![]() |
Coal is a burnable carbonaceous rock, classified as sedimentary. Coal is divided into four major types, based generally on the amount of transformation undergone from the earlier plant and peat stages, heating value and other characteristics:
Lignite: A brownish-black coal with generally high moisture and ash content and the lowest carbon content. Significant resources and mining operations are in Texas, North Dakota and Montana.
Subbituminous: Coal with higher heating value than lignite. Wyoming produces the bulk of sub-bituminous coal in the Powder River Basin (PRB) area.
Bituminous: Soft, intermediate grade of coal that is most common and widely used in the United States. It is mined mainly in Appalachia and the Midwest regions of the US.
Anthracite: The hardest type of coal, consisting of nearly all carbon. Mined in the Appalachian area of Pennsylvania, it has the highest heating value and lowest moisture and ash content.

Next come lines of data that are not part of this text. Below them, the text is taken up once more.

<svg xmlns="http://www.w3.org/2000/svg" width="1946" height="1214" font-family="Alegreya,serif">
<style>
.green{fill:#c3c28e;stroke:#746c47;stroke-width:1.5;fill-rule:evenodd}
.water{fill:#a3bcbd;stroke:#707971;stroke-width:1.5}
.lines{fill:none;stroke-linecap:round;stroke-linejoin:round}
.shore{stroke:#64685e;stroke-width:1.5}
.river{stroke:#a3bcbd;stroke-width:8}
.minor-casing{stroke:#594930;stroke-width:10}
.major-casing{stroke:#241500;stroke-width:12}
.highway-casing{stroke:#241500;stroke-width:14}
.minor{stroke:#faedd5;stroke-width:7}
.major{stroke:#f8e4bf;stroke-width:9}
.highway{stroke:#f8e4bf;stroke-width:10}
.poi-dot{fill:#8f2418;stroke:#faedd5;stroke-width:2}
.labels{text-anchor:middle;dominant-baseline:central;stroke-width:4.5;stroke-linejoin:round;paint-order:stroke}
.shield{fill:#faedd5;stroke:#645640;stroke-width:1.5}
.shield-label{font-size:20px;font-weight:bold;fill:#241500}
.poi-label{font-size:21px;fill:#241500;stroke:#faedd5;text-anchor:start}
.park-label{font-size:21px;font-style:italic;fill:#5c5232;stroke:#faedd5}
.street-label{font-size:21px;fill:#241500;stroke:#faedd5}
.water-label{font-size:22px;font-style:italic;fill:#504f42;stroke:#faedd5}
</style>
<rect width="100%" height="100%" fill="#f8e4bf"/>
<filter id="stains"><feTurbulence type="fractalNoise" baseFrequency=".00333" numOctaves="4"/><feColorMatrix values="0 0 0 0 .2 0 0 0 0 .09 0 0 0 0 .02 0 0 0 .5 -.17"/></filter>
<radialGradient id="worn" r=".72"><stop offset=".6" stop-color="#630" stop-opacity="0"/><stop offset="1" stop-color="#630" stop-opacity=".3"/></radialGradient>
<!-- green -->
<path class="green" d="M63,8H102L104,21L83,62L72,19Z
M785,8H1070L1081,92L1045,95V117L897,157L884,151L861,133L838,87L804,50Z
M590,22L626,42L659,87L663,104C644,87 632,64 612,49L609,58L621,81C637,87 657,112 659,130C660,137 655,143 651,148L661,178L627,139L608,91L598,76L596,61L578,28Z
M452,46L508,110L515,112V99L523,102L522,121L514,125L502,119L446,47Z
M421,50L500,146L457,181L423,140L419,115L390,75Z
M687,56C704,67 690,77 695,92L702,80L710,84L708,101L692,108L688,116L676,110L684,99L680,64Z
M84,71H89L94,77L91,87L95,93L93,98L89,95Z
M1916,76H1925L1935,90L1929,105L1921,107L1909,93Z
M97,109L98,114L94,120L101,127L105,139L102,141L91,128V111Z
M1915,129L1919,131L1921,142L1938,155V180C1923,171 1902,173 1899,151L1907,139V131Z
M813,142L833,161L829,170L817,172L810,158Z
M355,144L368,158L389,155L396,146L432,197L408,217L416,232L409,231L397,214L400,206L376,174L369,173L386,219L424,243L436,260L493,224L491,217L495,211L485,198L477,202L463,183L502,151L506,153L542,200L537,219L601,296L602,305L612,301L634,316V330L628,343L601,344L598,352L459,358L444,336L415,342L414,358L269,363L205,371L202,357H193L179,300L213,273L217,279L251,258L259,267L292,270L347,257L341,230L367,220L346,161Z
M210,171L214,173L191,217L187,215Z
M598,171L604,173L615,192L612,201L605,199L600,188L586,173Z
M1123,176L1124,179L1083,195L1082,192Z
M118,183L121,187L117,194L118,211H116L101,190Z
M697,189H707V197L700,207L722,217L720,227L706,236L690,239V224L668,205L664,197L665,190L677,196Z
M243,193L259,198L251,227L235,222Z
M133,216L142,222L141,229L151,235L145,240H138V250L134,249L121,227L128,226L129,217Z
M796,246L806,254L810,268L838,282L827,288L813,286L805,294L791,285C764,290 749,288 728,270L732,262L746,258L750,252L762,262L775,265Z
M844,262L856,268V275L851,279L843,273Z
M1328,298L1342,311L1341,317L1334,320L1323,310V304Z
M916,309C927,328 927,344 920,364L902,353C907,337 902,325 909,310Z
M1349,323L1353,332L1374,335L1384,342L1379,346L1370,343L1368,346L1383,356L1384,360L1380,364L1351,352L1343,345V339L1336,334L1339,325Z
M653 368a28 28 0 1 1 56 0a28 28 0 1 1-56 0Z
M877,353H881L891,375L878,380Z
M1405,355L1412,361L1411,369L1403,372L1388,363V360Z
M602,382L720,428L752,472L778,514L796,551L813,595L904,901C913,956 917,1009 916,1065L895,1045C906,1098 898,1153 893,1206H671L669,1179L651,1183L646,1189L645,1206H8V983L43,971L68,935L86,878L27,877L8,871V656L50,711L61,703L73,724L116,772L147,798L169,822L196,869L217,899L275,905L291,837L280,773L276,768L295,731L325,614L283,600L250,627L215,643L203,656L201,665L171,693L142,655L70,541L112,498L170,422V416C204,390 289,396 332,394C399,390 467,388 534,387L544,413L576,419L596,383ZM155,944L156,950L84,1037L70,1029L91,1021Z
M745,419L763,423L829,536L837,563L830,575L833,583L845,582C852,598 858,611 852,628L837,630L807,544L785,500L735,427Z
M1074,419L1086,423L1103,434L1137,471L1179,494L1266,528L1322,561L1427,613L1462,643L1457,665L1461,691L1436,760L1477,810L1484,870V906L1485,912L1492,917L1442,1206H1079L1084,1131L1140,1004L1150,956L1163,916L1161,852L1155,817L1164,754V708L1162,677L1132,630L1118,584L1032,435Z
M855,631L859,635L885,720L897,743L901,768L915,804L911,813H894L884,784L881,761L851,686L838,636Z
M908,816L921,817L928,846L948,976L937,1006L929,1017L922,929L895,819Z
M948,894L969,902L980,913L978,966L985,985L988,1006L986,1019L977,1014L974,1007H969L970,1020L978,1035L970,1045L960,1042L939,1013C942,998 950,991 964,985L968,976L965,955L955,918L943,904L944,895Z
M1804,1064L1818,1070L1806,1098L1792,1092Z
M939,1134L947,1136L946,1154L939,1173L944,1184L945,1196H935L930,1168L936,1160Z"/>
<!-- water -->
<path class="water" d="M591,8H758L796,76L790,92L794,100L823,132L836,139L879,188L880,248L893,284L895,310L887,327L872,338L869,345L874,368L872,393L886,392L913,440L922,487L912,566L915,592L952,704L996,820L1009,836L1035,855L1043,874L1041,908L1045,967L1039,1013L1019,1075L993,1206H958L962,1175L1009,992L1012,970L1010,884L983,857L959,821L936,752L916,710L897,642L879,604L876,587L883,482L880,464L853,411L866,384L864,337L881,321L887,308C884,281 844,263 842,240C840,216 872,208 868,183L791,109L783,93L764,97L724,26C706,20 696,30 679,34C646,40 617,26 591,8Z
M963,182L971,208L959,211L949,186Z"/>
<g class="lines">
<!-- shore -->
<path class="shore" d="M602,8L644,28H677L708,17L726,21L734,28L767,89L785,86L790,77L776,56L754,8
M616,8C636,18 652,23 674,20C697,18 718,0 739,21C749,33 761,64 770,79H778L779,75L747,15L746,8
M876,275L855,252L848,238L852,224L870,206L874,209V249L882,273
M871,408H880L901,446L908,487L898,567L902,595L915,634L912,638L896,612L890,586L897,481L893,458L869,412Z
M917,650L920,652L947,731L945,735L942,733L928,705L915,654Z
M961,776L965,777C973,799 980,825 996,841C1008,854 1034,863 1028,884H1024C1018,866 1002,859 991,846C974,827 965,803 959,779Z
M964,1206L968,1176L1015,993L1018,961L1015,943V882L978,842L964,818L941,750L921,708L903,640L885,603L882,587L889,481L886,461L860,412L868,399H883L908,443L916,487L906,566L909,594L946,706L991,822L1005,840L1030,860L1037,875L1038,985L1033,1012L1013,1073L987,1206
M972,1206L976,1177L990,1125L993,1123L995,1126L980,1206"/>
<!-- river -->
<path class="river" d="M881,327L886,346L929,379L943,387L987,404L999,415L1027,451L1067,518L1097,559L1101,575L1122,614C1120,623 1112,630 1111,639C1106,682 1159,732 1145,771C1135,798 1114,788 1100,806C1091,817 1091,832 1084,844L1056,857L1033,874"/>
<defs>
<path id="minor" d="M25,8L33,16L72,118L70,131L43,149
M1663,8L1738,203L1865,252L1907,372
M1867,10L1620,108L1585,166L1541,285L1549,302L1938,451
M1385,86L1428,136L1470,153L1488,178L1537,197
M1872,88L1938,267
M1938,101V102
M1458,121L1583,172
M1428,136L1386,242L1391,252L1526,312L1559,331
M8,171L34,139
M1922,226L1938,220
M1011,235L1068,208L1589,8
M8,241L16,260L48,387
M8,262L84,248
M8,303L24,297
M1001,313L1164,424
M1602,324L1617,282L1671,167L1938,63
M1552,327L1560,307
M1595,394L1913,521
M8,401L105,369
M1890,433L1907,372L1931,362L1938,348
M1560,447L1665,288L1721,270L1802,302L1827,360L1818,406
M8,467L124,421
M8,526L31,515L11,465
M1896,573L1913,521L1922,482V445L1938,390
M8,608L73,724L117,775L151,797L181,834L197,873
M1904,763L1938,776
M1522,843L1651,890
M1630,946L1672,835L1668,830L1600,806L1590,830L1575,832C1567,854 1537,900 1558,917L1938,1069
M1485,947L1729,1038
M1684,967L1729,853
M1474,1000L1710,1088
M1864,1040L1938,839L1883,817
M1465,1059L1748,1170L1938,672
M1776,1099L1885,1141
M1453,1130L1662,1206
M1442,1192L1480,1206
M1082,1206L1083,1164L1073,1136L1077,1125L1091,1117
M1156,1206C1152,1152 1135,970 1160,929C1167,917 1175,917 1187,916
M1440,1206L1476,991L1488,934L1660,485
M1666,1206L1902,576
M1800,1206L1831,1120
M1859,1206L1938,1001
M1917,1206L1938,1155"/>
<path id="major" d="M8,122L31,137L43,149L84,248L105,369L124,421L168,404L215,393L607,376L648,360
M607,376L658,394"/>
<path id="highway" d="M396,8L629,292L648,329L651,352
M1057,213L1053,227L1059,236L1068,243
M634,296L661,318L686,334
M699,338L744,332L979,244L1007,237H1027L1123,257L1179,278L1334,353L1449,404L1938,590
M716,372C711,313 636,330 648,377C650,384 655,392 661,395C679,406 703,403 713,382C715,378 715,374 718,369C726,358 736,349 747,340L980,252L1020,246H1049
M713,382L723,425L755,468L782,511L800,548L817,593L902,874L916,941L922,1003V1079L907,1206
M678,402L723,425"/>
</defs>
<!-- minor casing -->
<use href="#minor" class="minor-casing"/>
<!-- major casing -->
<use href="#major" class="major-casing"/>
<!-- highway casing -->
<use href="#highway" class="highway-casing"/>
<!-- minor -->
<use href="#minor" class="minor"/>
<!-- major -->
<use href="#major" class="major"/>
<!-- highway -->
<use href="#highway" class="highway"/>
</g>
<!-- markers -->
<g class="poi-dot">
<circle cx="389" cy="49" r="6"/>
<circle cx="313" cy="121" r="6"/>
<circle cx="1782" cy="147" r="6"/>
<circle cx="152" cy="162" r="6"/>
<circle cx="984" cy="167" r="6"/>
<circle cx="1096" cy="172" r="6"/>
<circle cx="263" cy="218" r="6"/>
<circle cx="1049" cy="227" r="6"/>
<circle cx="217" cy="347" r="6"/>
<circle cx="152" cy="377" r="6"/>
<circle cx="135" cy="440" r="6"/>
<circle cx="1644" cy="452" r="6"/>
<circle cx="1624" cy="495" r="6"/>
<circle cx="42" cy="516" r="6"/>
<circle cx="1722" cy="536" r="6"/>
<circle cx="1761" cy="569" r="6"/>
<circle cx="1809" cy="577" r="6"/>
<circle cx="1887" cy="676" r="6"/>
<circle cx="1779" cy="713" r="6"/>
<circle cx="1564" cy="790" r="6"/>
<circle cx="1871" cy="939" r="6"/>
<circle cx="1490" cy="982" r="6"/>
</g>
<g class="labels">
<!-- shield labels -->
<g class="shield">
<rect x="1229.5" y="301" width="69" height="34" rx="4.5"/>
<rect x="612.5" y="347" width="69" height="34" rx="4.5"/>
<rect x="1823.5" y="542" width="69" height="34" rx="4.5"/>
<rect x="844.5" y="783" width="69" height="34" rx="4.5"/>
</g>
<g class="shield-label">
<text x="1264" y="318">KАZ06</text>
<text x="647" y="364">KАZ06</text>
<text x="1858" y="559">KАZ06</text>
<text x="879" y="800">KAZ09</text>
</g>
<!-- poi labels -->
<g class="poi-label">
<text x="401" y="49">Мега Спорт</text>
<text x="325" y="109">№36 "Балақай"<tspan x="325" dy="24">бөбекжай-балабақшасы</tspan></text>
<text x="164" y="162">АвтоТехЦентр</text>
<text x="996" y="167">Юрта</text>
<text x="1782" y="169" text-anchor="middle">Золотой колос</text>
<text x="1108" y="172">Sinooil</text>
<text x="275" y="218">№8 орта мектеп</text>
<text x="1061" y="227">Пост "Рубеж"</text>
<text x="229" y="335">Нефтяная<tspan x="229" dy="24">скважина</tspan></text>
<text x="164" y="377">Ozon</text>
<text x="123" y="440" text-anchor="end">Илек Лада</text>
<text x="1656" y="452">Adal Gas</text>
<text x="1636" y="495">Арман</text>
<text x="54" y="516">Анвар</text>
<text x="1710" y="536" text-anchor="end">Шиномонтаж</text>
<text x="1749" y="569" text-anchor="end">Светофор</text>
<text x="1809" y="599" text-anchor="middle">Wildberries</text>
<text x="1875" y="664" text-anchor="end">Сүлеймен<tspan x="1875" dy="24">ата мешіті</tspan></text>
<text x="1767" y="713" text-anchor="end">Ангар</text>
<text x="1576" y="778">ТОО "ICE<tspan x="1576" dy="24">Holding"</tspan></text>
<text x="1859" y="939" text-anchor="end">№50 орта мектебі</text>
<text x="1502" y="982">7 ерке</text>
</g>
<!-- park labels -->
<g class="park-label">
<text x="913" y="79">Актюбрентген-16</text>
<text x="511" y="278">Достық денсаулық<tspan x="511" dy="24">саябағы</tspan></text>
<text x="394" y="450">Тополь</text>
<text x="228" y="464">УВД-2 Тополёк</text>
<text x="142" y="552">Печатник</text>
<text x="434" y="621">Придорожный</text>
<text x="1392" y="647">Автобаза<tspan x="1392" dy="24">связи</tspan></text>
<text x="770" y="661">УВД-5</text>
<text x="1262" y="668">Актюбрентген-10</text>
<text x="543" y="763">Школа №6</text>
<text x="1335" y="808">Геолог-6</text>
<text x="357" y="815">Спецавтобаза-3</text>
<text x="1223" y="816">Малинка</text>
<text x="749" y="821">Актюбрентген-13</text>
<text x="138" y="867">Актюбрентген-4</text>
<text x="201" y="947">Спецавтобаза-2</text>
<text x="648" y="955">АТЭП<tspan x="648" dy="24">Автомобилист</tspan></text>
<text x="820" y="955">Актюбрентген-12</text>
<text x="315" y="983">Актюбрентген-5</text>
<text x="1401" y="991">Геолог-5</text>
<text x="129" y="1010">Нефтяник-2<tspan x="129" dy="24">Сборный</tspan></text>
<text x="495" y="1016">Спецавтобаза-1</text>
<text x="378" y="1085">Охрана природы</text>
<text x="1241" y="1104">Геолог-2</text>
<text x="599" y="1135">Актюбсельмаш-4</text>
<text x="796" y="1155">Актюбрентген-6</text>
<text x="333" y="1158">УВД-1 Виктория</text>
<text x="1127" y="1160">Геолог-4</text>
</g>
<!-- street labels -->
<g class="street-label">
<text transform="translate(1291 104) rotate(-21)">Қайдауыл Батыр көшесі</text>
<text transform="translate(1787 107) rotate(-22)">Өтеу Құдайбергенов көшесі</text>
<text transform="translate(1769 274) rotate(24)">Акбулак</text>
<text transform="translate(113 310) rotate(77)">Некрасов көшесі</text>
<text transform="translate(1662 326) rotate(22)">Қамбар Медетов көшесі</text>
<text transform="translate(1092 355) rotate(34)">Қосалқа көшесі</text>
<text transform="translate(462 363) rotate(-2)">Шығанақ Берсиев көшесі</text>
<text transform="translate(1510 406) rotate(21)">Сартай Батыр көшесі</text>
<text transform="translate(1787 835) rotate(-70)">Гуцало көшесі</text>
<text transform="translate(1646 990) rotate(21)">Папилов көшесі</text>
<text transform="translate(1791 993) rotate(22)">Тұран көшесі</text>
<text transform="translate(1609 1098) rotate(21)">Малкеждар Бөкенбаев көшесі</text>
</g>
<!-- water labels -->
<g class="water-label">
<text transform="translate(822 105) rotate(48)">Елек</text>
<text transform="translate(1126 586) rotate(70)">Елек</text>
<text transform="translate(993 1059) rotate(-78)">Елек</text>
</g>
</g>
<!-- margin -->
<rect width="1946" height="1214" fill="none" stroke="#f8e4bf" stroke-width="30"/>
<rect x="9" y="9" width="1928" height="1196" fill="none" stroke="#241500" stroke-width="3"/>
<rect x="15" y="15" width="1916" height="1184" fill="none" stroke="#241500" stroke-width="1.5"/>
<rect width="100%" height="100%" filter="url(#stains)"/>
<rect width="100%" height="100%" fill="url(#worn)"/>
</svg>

Mining methods for coal is usually accomplished by open pit (or surface) or underground (also called deep) mining techniques. Deposits of coal less than 200 feet are extracted by surface mining, which accounts for the majority (67 percent) of the annual US coal production.
Underground mining is usually accomplished by either longwall or continuous mining techniques.
Coking coal is a bituminous coal with special characteristics that allows it to be converted into coke and used in the steel manufacturing process.